[SEITENTEXT]
================================

Vom Startup zum Recommerce-Riesen: Momox macht dreistellige Millionenumsätze mit Second-Hand-Ware
Bei keinem anderen Händler auf Amazon gibt es so viele Käufe wie bei Momox aus Berlin. Doch der Großteil des Umsatzes kommt inzwischen sogar über den eigenen Online-Shop.
- 377 Millionen Jahresumsatz im Jahr 2024
- Großteil der Bestellungen im eigenen Shop
- Seller mit den meisten Amazon-Transaktionen
- 20 Artikel verkaufen in 30 Minuten
- Ziel: Keinen einzigen Artikel ins Recycling geben
- Billiganbieter überschwemmen Fashion-Bereich
Wenn es nach der Anzahl der Verkäufe geht, kommt der größte Amazon-Seller weltweit aus Deutschland. Die Ware: gebrauchte Bücher, CDs, Videospiele und Kleidung. Und auch mit dem eigenen Online-Shop dominiert Momox in der Nische des Second-Hand-Handels den Markt. Wie ist aus einem Ein-Mann-Startup mit 1500 Euro Startkapital ein internationaler Player mit mehr als 370 Millionen Euro Jahresumsatz geworden?
Für Stuckrad-Barres “Panikherz” gibt's noch zwei Euro und zwei Cent, für "Spinner" von Benedict Wells 1,77 Euro. Das zeigt die App an, sofort nachdem der Barcode gescannt wurde. Und der Thriller von Charlotte Link? Wird zurzeit nicht angekauft. Wer bei Momox seine ausrangierten Bücher oder Kleidungsstücke verkaufen möchte, bekommt Ankaufspreise in Echtzeit angezeigt. Und etwas Nervenkitzel gibt's gratis dazu: Denn alle 30 Minuten bewertet der Algorithmus mithilfe künstlicher Intelligenz die Preise neu. Es ist eine Frage von Angebot und Nachfrage, wie an der Börse, nur eben für Bücher. Stuckrad-Barre und Wells könnten dann mehr wert sein, aber auch weniger. Also – verkaufen oder halten?
Rund 10.000 Menschen entscheiden sich täglich für den Verkauf. So viele Boxen mit durchschnittlich 20 gebrauchten Büchern, Medien oder Kleidungsstücken kommen jeden Tag in Leipzig an. Dort befindet sich das Logistikzentrum des Recommerce-Unternehmens. Mehr als 14 Millionen Produkte sind auf 150.000 Quadratmetern eingelagert, das ist umgerechnet etwa die Fläche von 21 Fußballfeldern. Sobald neue Boxen eintreffen, werden Qualität und Vollständigkeit der angekauften Artikel überprüft, um sie dann wieder in den Verkauf zu geben. Angeboten werden sie schließlich über die eigenen Plattformen Medimops und Momox Fashion, aber auch über Amazon, Ebay, über das Second-Love-Angebot bei About You und Co. Manches ist ganz schnell wieder weg, anderes findet erst Wochen, Monate, Jahre später ein neues Zuhause. Nachhaltige Kreislaufwirtschaft – für Momox ist das ein Millionengeschäft.

================================

[DATENSATZ]
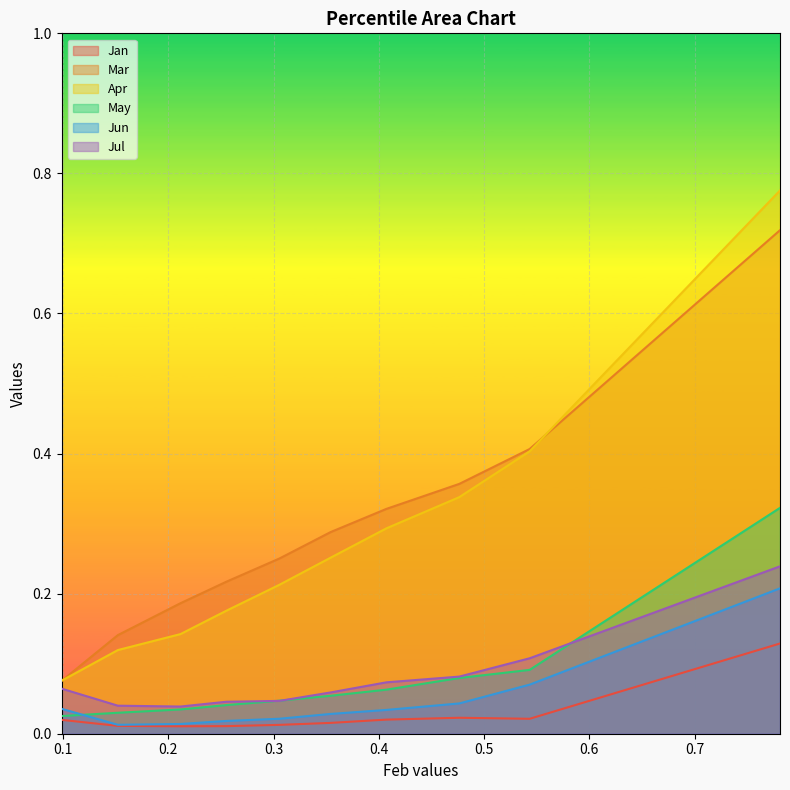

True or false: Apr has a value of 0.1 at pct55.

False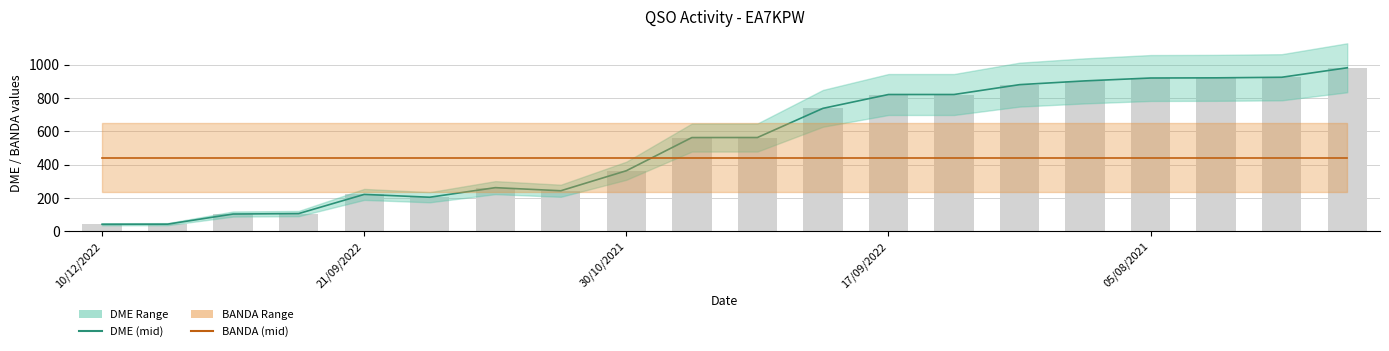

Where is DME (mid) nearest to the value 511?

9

================================

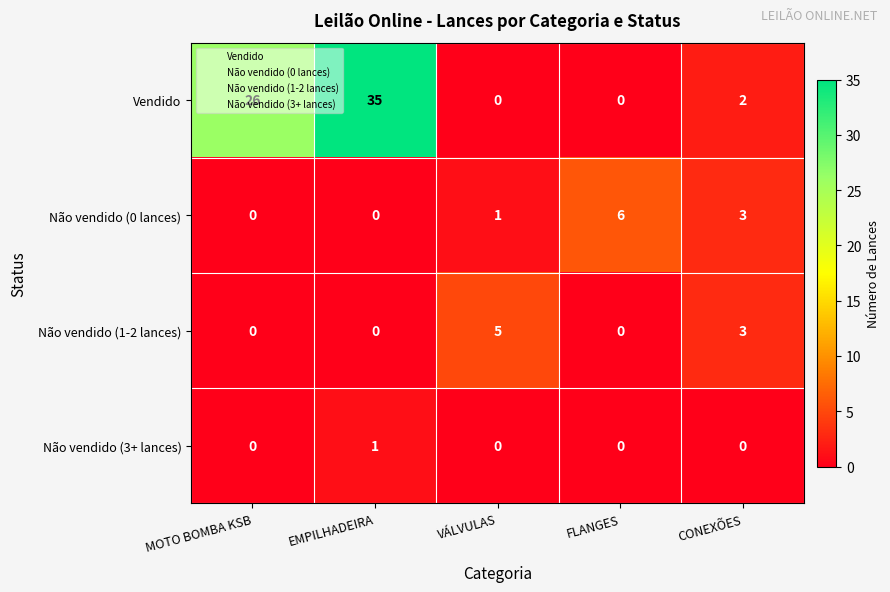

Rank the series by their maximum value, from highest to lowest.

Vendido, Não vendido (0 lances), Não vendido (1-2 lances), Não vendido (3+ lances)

================================

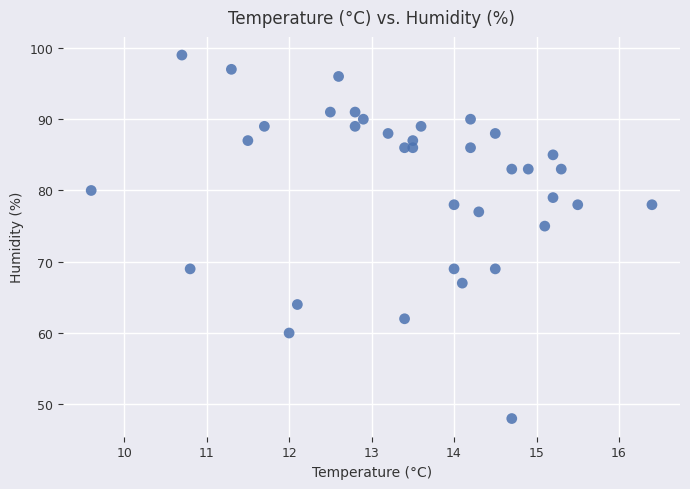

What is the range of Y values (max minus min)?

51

================================

[AUFGABEN]
**A.** Schreiben Sie aus dem Seitentext wortgetreu den Abschnitt ab, der mit „Vom Startup zum“ beginnt und sich bis einschließlich „den eigenen Online-Shop.“ erstreckt.
**B.** Beantworten Sie anhand des Seitentextes die folgenden Fragen:
(i) Welchen Jahresumsatz nennt der Seitentext für das Jahr 2024?
(ii) In welchem zeitlichen Abstand bewertet der Algorithmus die Ankaufspreise neu?
(iii) In welcher Stadt befindet sich das Logistikzentrum des Unternehmens?
Stützen Sie sich ausschließlich auf den Seitentext.

[ERWARTETE ANTWORTEN]
**A.**
Vom Startup zum Recommerce-Riesen: Momox macht dreistellige Millionenumsätze mit Second-Hand-Ware
Bei keinem anderen Händler auf Amazon gibt es so viele Käufe wie bei Momox aus Berlin. Doch der Großteil des Umsatzes kommt inzwischen sogar über den eigenen Online-Shop.

**B.**
(i) 377 Millionen
(ii) Alle 30 Minuten
(iii) Leipzig